Pascrell Hails Massive Trade Bill to Curb China Abuses
Pascrell Hails Massive Trade Bill to Curb China Abuses
Landmark package includes Pascrell, DeLauro, Spartz, Fitzpatrick legislation to strengthen US supply chains and halt offshoring of jobs and capacity to foreign adversaries
PATERSON, NJ – U.S. Rep. Bill Pascrell, Jr. (D-NJ-09), the Chairman of the House Ways and Means Subcommittee on Oversight, today praised the unveiling of the America Creating Opportunities for Manufacturing, Pre-Eminence in Technology and Economic Strength Act (America COMPETES Act), which includes the American Worker and Trade Competitiveness Act, a comprehensive package of House trade legislation aimed at meeting the growing global threat posed by the increasing hostility of the Chinese Communist Party. The legislation includes the National Critical Capabilities Defense Act (NCCDA) (H.R. 6329), bipartisan and bicameral legislation offered by Pascrell and Rep. Rosa DeLauro (D-CT-03), the Chairwoman of the House Appropriations Committee, Victoria Spartz (R-IN-05), and Brian Fitzpatrick (R-PA-01) to strengthen security of the American supply chains and prevent the offshoring of America’s critical production to nations including China.
“I am gratified the package being introduced today includes our legislation to strengthen our frayed supply chains and help pull American jobs and stop our industrial might from being shipped abroad to foreign adversaries and nonmarket economies. Our bi-partisan bill empowers an United States Trade Representative led committee to review specific activities flowing from the U.S. into companies connected to adversarial governments that are developing dual use technologies. The Chinese Communist Party climbed America’s back to economic power and is now using that power to commit genocide, crush democratic norms, empower dictators, undermine workers, rig the world economy, and threaten America’s allies. Putin’s Russian Federation has also leached off America’s economic might to sow discord in the world,” said Rep. Pascrell. “I am thankful to work with Reps. DeLauro, Spartz, Fitzpatrick to ensure this bill was included in the House package and look forward to fighting with them and Senators Casey and Cornyn to get this across the finish line. Congress is moving with urgency to meet the growing threat and this legislation is comprehensive and deadly serious.”

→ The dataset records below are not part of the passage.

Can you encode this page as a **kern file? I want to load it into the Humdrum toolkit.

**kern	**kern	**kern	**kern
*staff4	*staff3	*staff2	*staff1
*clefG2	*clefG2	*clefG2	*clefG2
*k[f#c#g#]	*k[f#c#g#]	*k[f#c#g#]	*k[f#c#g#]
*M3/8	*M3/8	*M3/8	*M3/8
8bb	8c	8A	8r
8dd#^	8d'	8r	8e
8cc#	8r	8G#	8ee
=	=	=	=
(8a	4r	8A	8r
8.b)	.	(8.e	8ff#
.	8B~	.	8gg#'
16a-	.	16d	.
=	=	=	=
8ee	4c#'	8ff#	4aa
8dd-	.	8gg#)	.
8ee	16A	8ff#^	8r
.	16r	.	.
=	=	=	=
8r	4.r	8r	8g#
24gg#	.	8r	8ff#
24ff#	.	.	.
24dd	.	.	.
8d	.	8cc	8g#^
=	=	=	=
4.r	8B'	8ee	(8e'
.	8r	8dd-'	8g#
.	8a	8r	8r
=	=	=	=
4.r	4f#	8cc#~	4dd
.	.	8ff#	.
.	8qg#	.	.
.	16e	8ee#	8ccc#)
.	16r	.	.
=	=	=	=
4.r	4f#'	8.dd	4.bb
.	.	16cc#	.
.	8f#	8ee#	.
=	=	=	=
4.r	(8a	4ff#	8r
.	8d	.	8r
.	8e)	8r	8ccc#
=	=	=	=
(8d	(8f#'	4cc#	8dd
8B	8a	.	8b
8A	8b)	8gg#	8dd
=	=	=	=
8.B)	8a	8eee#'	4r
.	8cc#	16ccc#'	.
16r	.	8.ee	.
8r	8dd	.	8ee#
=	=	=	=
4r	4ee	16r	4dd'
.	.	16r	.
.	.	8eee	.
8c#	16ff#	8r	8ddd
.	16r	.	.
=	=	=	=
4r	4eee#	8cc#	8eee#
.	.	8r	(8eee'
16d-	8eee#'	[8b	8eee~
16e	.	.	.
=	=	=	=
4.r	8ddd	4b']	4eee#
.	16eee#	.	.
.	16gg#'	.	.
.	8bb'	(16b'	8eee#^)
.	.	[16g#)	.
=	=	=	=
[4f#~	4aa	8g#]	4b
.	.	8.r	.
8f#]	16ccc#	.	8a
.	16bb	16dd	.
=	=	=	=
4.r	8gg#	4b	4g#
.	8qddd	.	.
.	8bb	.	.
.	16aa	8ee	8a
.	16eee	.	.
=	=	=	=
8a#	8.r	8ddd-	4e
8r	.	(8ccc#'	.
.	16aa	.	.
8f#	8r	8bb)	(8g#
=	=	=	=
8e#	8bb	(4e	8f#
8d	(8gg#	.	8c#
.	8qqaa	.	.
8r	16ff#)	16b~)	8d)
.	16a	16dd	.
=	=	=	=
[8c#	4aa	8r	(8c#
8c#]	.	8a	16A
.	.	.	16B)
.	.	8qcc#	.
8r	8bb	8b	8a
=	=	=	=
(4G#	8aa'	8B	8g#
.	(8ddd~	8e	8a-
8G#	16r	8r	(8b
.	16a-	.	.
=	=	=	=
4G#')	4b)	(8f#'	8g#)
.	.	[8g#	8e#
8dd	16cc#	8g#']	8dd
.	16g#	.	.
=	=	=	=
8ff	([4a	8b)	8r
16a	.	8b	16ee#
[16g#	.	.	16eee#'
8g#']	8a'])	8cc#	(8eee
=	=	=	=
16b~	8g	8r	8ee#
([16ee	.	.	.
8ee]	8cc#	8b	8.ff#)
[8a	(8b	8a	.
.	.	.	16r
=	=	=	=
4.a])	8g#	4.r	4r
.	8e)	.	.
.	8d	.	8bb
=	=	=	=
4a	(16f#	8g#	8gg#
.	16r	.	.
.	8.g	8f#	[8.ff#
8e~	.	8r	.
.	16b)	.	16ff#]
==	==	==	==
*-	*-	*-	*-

The NCCDA would establish a comprehensive approach to ensure the United States has greater visibility into supply chain vulnerabilities and tools for the federal government to use to respond decisively in times of crisis. Specifically, the bill would create a committee led by Office Of The United States Trade Representative to review and guard supply chains to protect critical industries important to national security. The committee would have the ability to review and recommend the President take remedial action to guard against supply chain disruptions that includes but is not limited to supporting domestic industry by increasing research and developing investment and utilization of manufacturing institutes. More details about the legislation can be found here.
The comprehensive package includes several trade related pieces of legislation focused on supporting U.S. workers, holding China accountable for trade abuses, improving trade remedies for domestic industries, and investing in domestic manufacturing to support good paying jobs. The bill includes robust improvements to the lapsed Trade Adjustment Assistance program to ensure workers obtain federal assistance after their jobs are impacted by trade, including Pascrell authored legislation the Improved Access to Trade Adjustment Assistance Act (H.R.5258) that was inspired by Mondelez closing its cookie factory in North Jersey, terminating approximately 600 jobs. The bill also includes legislation to crack down on abuses in De Minimis shipments from China and update our antidumping and countervailing duty laws.
On January 20, 2022, Chairmen Pascrell and Earl Blumenauer (D-OR-03), the Chairman of the Ways and Means Subcommittee on Trade, wrote to Tesla CEO Elon Musk, calling out the carmaker for opening a showroom in Xinjiang Province, the heart of the CCP’s atrocities against the Uyghur peoples. Their letter further implored Tesla to set a better example against the CCP’s crimes.
The 2021 U.S.-China Economic and Security Review Commission’s annual report to Congress found that “nearly 85 percent of [U.S. business] respondents are not considering relocating manufacturing or sourcing from China.” Pascrell and Blumenauer urged Musk that “[t]his figure and requisite corporate attitudes must change if we are to stand in opposition to forced labor and human rights abuses that are tantamount to genocide.”
Chairman Pascrell is one of the leading critics in Congress of the Chinese Community Party and for decades has sounded the alarm of the offshoring of American jobs overseas. Pascrell is the sponsor of the bipartisan American PPE Supply Chain Integrity Act to help end America’s over-reliance on personal protective equipment (PPE) and medical supplies from China and other foreign nations.